→ Required action:
From the line with "analysis of normal" through the final line below, restate each line word for word and return nothing else.

→ Data shown:
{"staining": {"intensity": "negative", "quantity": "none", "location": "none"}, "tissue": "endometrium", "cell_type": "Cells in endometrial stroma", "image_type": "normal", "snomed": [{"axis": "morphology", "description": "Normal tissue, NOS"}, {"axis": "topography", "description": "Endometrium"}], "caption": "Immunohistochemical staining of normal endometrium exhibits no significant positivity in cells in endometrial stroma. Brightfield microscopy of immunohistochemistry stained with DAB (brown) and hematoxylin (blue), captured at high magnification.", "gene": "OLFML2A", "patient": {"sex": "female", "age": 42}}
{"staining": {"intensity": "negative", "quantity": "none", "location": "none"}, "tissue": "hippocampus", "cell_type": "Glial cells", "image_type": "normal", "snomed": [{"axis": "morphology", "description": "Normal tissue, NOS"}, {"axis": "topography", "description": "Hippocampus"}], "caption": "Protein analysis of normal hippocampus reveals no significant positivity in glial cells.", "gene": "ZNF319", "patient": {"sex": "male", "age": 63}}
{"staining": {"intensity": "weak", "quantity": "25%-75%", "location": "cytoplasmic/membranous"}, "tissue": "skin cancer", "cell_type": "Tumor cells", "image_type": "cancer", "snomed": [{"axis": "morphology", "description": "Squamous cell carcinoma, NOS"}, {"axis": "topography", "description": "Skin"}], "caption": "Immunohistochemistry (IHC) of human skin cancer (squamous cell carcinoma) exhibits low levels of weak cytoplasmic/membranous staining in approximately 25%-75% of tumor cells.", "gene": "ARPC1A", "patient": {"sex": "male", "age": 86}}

→ Exercise answer:
{"staining": {"intensity": "negative", "quantity": "none", "location": "none"}, "tissue": "hippocampus", "cell_type": "Glial cells", "image_type": "normal", "snomed": [{"axis": "morphology", "description": "Normal tissue, NOS"}, {"axis": "topography", "description": "Hippocampus"}], "caption": "Protein analysis of normal hippocampus reveals no significant positivity in glial cells.", "gene": "ZNF319", "patient": {"sex": "male", "age": 63}}
{"staining": {"intensity": "weak", "quantity": "25%-75%", "location": "cytoplasmic/membranous"}, "tissue": "skin cancer", "cell_type": "Tumor cells", "image_type": "cancer", "snomed": [{"axis": "morphology", "description": "Squamous cell carcinoma, NOS"}, {"axis": "topography", "description": "Skin"}], "caption": "Immunohistochemistry (IHC) of human skin cancer (squamous cell carcinoma) exhibits low levels of weak cytoplasmic/membranous staining in approximately 25%-75% of tumor cells.", "gene": "ARPC1A", "patient": {"sex": "male", "age": 86}}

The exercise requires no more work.